Sauron thought for a moment.

"I think it would have to be the moment when I realised two hobbits were trying to drop my precious into the crack of Doom. Unless you want to count yesterday when Galadriel decided to redecorate Barad-dur and painted my study pink. PINK. And that was only one wall. The other three she painted mint green. It was so nineties I almost died. Or we could count the thousand and one times somebody tried to use the front door and got that stupid bucket of water dropped on their heads. You'd think they'd learn after a while. If it wasn't a different person every time, that is."

"Yes, well..." said Erestor hastily. He had been the most recent culprit and his hair had not dried yet. "I don't think this is helping your state of mind. Maybe you should tell me your fondest memory."

"Fondest?"

"Happiest," emended Erestor.

"Hmmm..."

Sauron got a far away look in his eye. "It was rather nice back when I was a carefree werewolf. I miss those days sometimes. No dark lands to rule, no ring to worry about all the time..."

Erestor got an inspiration.

"You could return to those days, your lordship," he said.

"What?"

"Yes, and have fun like you used to. All you'd need to do is give up the ring of pow -"

"WHAT. GIVE UP THE RING?!"

Erestor didn't like it when Sauron spoke in that tone of voice. It made you feel like your head was imploding.

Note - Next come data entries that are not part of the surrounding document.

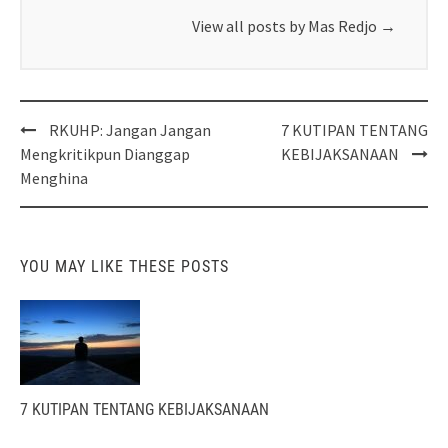
View all posts by Mas Redjo
→
Post
RKUHP: Jangan Jangan
7 KUTIPAN TENTANG
navigation
Mengkritikpun Dianggap
KEBIJAKSANAAN
Menghina
YOU MAY LIKE THESE POSTS
7 KUTIPAN TENTANG KEBIJAKSANAAN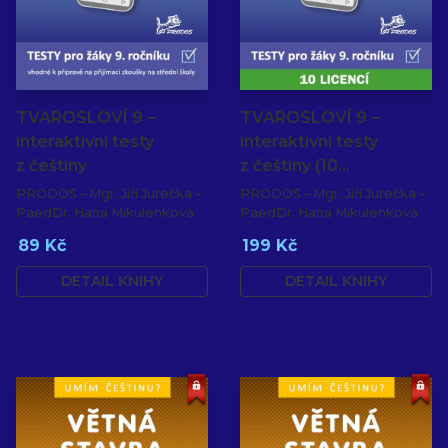
TVAROSLOVÍ 9 –
TVAROSLOVÍ 9 –
interaktivní testy
interaktivní testy
z češtiny
z češtiny (10…
PRODOS – Mgr. Jiří Jurečka –
PRODOS – Mgr. Jiří Jurečka –
PaedDr. Hana Mikulenková
PaedDr. Hana Mikulenková
89 Kč
199 Kč
DETAIL KNIHY
DETAIL KNIHY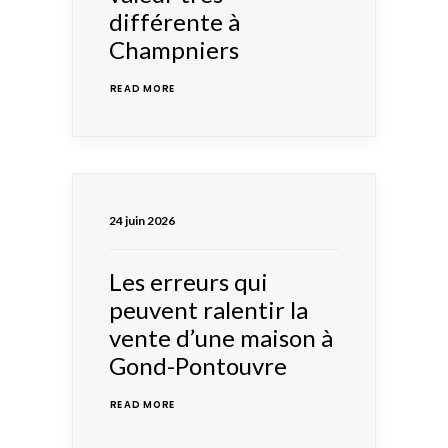
différente à
Champniers
READ MORE 
24 juin 2026
Les erreurs qui
peuvent ralentir la
vente d’une maison à
Gond-Pontouvre
READ MORE 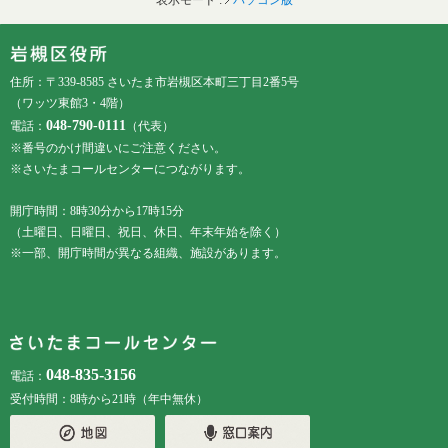
表示モード :
パソコン版
フッターです。
フッターメニューです。
住所：〒339-8585 さいたま市岩槻区本町三丁目2番5号
（ワッツ東館3・4階）
048-790-0111
電話：
（代表）
※番号のかけ間違いにご注意ください。
※さいたまコールセンターにつながります。
開庁時間：8時30分から17時15分
（土曜日、日曜日、祝日、休日、年末年始を除く）
※一部、開庁時間が異なる組織、施設があります。
048-835-3156
電話：
受付時間：8時から21時（年中無休）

"It was just a suggestion," he said, squirming.

"GET OUT!" shouted Sauron. "And don't knock that pail of water on yourself as you go!" he added as Erestor fled precipitately.

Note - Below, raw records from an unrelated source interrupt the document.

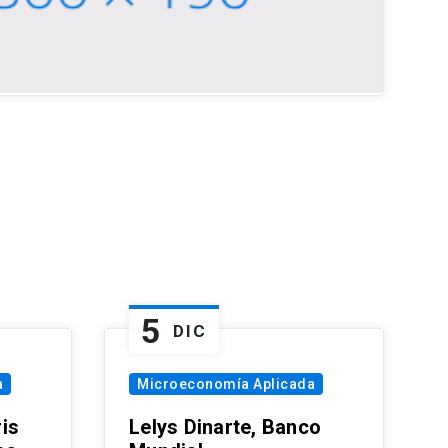
5
DIC
a
Microeconomía Aplicada
is
Lelys Dinarte, Banco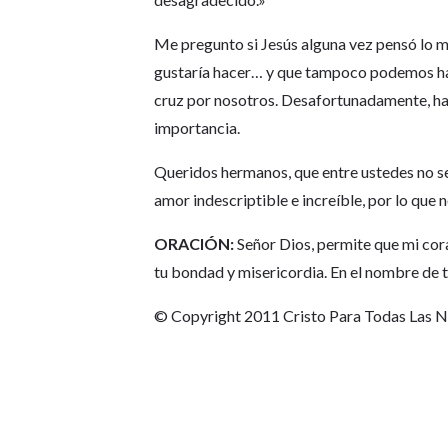
Me pregunto si Jesús alguna vez pensó lo m
gustaría hacer… y que tampoco podemos hacer
cruz por nosotros. Desafortunadamente, h
importancia.
Queridos hermanos, que entre ustedes no sea
amor indescriptible e increíble, por lo qu
ORACIÓN:
Señor Dios, permite que mi cor
tu bondad y misericordia. En el nombre de 
© Copyright 2011 Cristo Para Todas Las 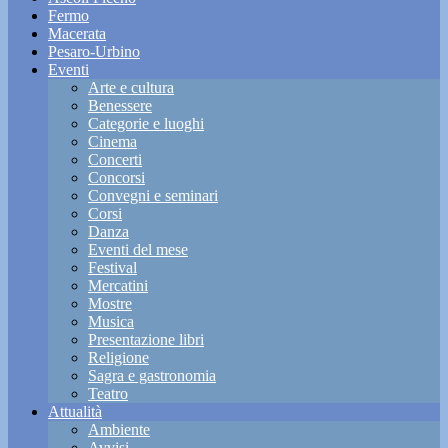
Fermo
Macerata
Pesaro-Urbino
Eventi
Arte e cultura
Benessere
Categorie e luoghi
Cinema
Concerti
Concorsi
Convegni e seminari
Corsi
Danza
Eventi del mese
Festival
Mercatini
Mostre
Musica
Presentazione libri
Religione
Sagra e gastronomia
Teatro
Attualità
Ambiente
Avvisi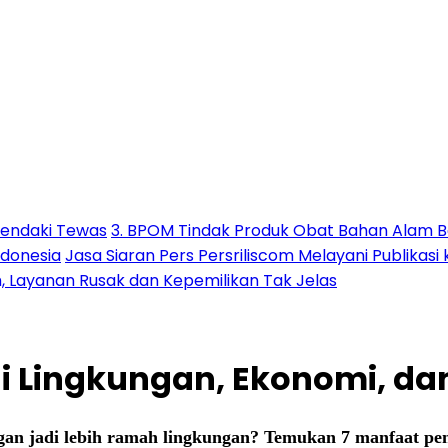
Pendaki Tewas
3. BPOM Tindak Produk Obat Bahan Alam B
ndonesia
Jasa Siaran Pers Persriliscom Melayani Publikasi
h, Layanan Rusak dan Kepemilikan Tak Jelas
i Lingkungan, Ekonomi, d
n jadi lebih ramah lingkungan? Temukan 7 manfaat pent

"Mt. Orodruin in sight, sire," called Feren, above the rumbling of the tank tracks.

"Fabulous," said Thranduil. "Lob a few grenades in and see what it does."

The order was obeyed with ready alacrity and in a few seconds the air shook with heavy reverberations while falling lava hissed on the stones all around them.

"All right, enough fun," said Thranduil after they had admired the fireworks display for a few minutes. "On to Barad-dur. The Dark Lord is waiting."


"He thought he could try to take you from me," hissed Sauron, curled up in a ball in a corner of his office. He stroked the ring's silky smoothness. "They all want to take it from me. Why can't they mind their own businesses? After all, why shouldn't I keep it? It's mine, I made it. My own. My Preciou-"

He hadn't time to finish the word when a heavy shock wave hit the tower. A tea cup on his desk clattered to the floor.

Sauron sat up, clutching at the ring on his hand.

"What's going on?" he shouted.

From below he heard screams.

"Galadriel?" he called. "Are you hurt?"

Lindir burst into the room.

"Sauron, save me!" he shrieked. "The mountain is erupting!"

Sauron rushed to the window. The sight he saw outside filled him with dread.